Nell’ultimo macello dell’Anarchia militare (235-284) sarà l’imperatore dei soldati l’ultimo superstite: allora, per regolare  finalmente la successione evoca dai suoi generali un Augusto, Massimiano, e due Cesari, Costanzo e Galerio – è la Tetrarchia; allora, sull’epilettico III secolo s’impone l’opera di rigenerazione e riforma cui Diocleziano, forte d’un senso fatale dello Stato, si consacrerà. Rigenerazione nelle armi: sui barbari del Danubio, sugli usurpatori d’Egitto e Britannia, sui ribelli siriaci e mauretani e fin contro la nemesi persiana Roma adesso prevale; riforma della struttura dell’impero in quattro prefetture, quattro capitali senza più l’Urbe, dodici diocesi, centouno province; della burocrazia autonoma dalle armi, dell’esercito accresciuto d’un terzo, retto da duces tutti militari sul limes e dotato d’un agile comitatus imperiale; del sistema fiscale, universalmente rifondato sull’imponibile dato dal rapporto tra terra coltivabile (iugum) e numero di lavoratori (caput); della moneta, dei prezzi invano calmierati a suon d’editti.

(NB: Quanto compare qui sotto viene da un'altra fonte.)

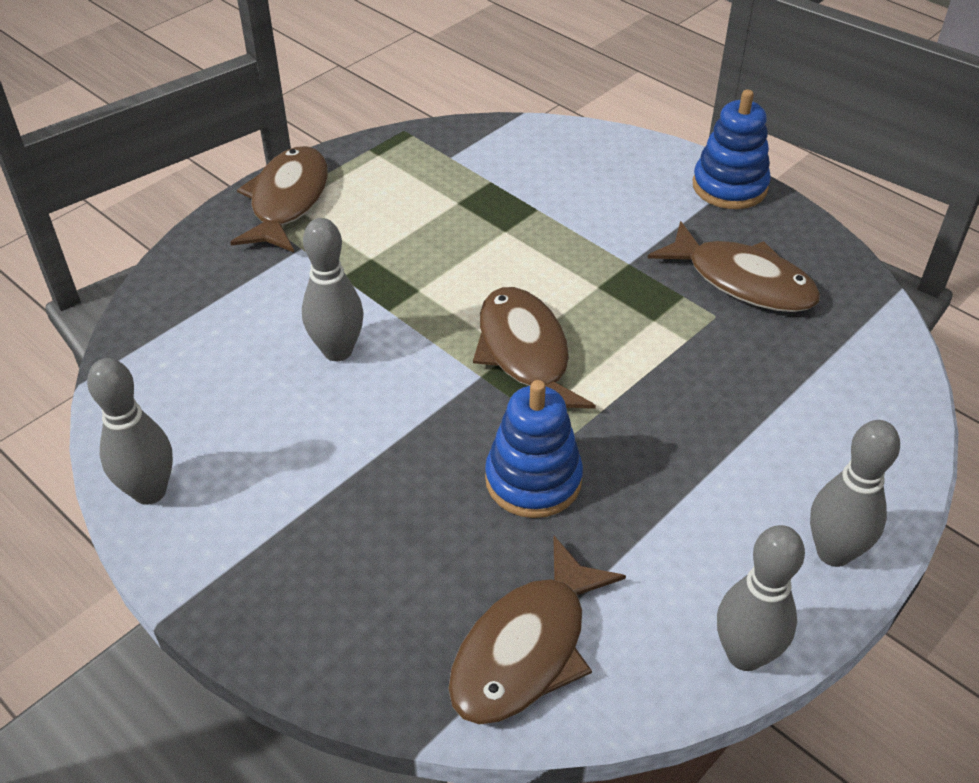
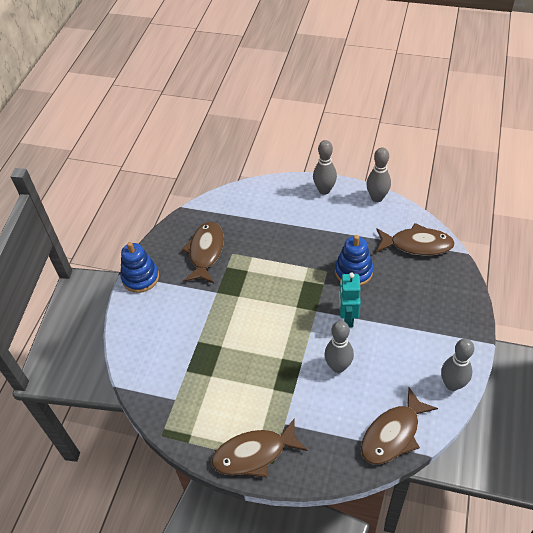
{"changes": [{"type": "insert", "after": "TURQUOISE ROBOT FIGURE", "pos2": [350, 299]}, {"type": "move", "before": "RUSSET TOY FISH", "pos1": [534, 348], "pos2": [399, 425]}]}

Infine, delle forme del potere: svanisce l’ascendente senatorio e dalle ceneri del princeps sorge, in porpora e diadema, l’imperatore dominus et deus. È il Tardo Antico, è il Dominato che Diocleziano Iovius – persecutore dei cristiani –  vorrà, come prescritto, abbandonare (305) né più riassumere, nemmeno quando già scricchiola la Tetrarchia (308), perché – dice – ha da fare nell’orto.